Повозившись несколько минут, он опять услышал шаги.
— Нормально, — комментировал кто-то, — против тех, что вчетвером таскали, этот — пушинка.
— В два счета донесем. А я-то думал, до утра провозимся.
— Языком только поменьше ворочай, а ногами — побыстрее.
— С этими и разворачиваться легче. Уже намного и короче.
— Не болтай ты, ставь на место. Так, все путем. Пошли за пакетами.
— Четыре места уже перетащили. Еще две ходки, если по одному в руки.
— Топай, топай!
Агафон сидел на прежнем месте, прятался и соображал, далеко ли ушел Налим. Может, выйти да поговорить с тем же Штырем? Как-никак его прошедшим вечером в «Куропатке» приняли более-менее прилично, без телесных повреждений.

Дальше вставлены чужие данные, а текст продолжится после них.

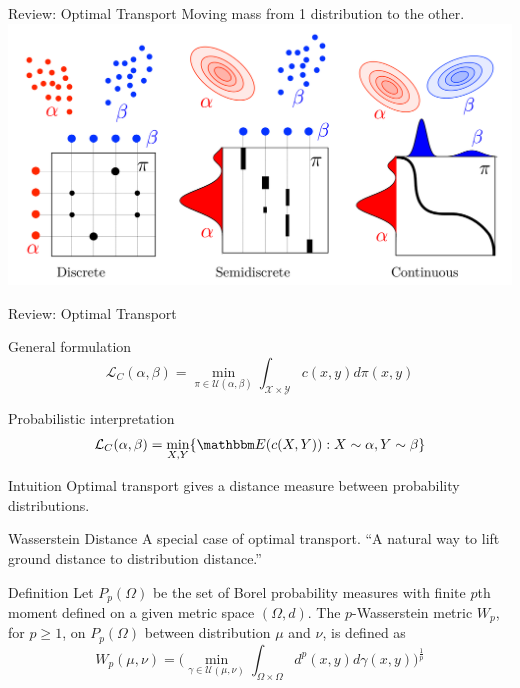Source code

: \documentclass{beamer}
\newcommand{\mbm}{\mathbbm}
\newcommand{\set}[1]{\{#1\}}
\begin{document}
\begin{frame}{Review: Optimal Transport}
  Moving mass from 1 distribution to the other.
  \includegraphics[width=\textwidth]{images/transport.png}
\end{frame}


\begin{frame}{Review: Optimal Transport}
  \begin{block}{General formulation}
    \[\mathcal L_C(\alpha, \beta) = \min_{\pi \in \mathcal U(\alpha,
        \beta)}\int_{\mathcal X\times \mathcal Y} c(x,y)d\pi(x,y)\]
  \end{block}
  \begin{block}{Probabilistic interpretation}
    \[\mathcal L_C(\alpha, \beta) = \min_{X, Y} \set{\mbm E(c(X,Y)) : X \sim \alpha,
        Y\sim \beta}\]
  \end{block}
  \begin{block}{Intuition}
    Optimal transport gives a distance measure between probability distributions.
  \end{block}
\end{frame}

\begin{frame}{Wasserstein Distance}
  A special case of optimal transport. ``A natural way to lift ground distance
  to distribution distance.''
  \begin{block}{Definition}
    Let $P_p(\Omega)$ be the set of Borel probability measures with finite $p$th
    moment defined on a given metric space $(\Omega, d)$. The $p$-Wasserstein
    metric $W_p$, for $p\geq1$, on $P_p(\Omega)$ between distribution $\mu$ and
    $\nu$, is defined as
    \[W_p(\mu, \nu)=\Big(\min_{\gamma\in \mathcal U(\mu, \nu)}\int_{\Omega\times
        \Omega}d^p(x,y)d\gamma(x,y)\Big)^{\frac{1}{p}}\]
  \end{block}
\end{frame}
\end{document}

Но делать этого не хотелось. Штырь вряд ли обрадуется, что о складе, в котором вернее всего наркота, известно «Куропатке». Пожалуй, его попишут тут слегка и оставят. Лавровка, в отличие от тех, кто уделал Ростика, вряд ли надумает выносить тело на воздух, к шумной известности. Правда, они не знают о том, что тут еще трое. Но даже если Гребешок с Лузой и Налимом прибегут и расквитаются за Агафона, тому не полегчает. Жить еще как-то хотелось, а помереть во цвете лет желания не было.
Поэтому выходить и вступать в переговоры Агафон не стал. Он дождался, когда Штырь со своим опять ушел, и снова попытался прикрыть дверь, на сей раз рискнув включить фонарь на несколько секунд. Едва он увидел, что дверь, оказывается, прижата углом довольно тяжелого стола, то раздумал ее закрывать. Слишком много возни, слишком много шума и слишком мало толку. Тем более что лавровские уже возвращались. Сейчас принесут четыре «пакетика», потом еще столько же, а после этого уедут восвояси, и можно будет спокойно глянуть, что они, собственно, прячут от ментов, налет которых, между прочим, был обещан для «Куропатки». А потом как-нибудь, при очередной встрече, порадовать Штыря своей осведомленностью: мол, знай наших!